Avant les essais cliniques modernes, les cobayes les plus commodes étaient ceux qui n'avaient rien à perdre. Des siècles durant, prisons et échafauds ont servi de laboratoires officieux. Une pratique qui a façonné, malgré elle, les bases de la pharmacologie.

Remonte avec moi en 1721. Boston. Une épidémie de variole ravage la ville. Un médecin, Zabdiel Boylston, veut tester l'inoculation - l'ancêtre du vaccin. Ses premiers cobayes volontaires ? Son propre fils de six ans. Et des esclaves. Personne d'autre n'acceptait.

Mais Boston, c'est presque de la philanthropie comparé à ce qui se passait en Europe. En France, sous l'Ancien Régime, les condamnés à mort se voyaient régulièrement proposer un marché : participer à une expérience médicale en échange d'une commutation de peine. Laudanum, purgatifs violents, préparations à base d'arsenic ou d'antimoine - tout y passait. Les médecins notaient scrupuleusement les effets. Puis le bourreau faisait son travail, ou pas.

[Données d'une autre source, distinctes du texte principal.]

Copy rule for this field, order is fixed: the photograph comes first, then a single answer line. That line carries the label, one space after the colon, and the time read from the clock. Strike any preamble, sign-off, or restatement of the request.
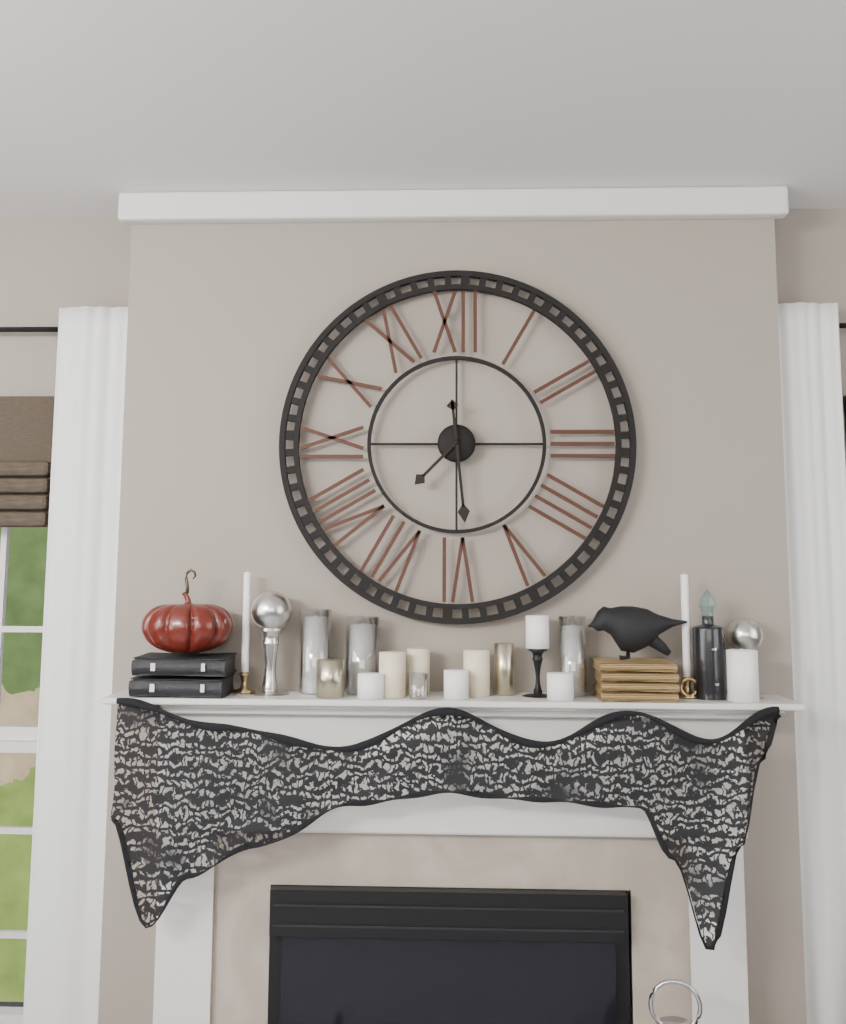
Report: 7:29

Le twist ? C'est que certains de ces « protocoles » ont abouti à des découvertes réelles. En 1796, Edward Jenner teste son vaccin antivariolique sur James Phipps, un gamin de huit ans - fils de son jardinier. Pas un prisonnier, mais toujours quelqu'un qui ne pouvait pas vraiment refuser.

Au XIXe siècle, aux États-Unis, le tristement célèbre J. Marion Sims, considéré comme le père de la gynécologie moderne, a perfectionné ses techniques chirurgicales en opérant des femmes esclaves, sans anesthésie, des dizaines de fois. Ses découvertes sont encore utilisées. Son histoire, elle, fait toujours débat.

Ce n'est qu'en 1947, après les procès de Nuremberg et les horreurs médicales nazies, que le Code de Nuremberg a posé les premières règles éthiques claires : consentement éclairé, droit de se retirer, absence de contrainte. La Déclaration d'Helsinki a suivi en 1964.

Aujourd'hui, quand tu remets une notice à un patient et que tu lui expliques un essai clinique ou un protocole thérapeutique, tu es l'héritier direct de ce long combat pour l'éthique médicale. Chaque consentement signé, c'est un peu l'histoire qui se rachète.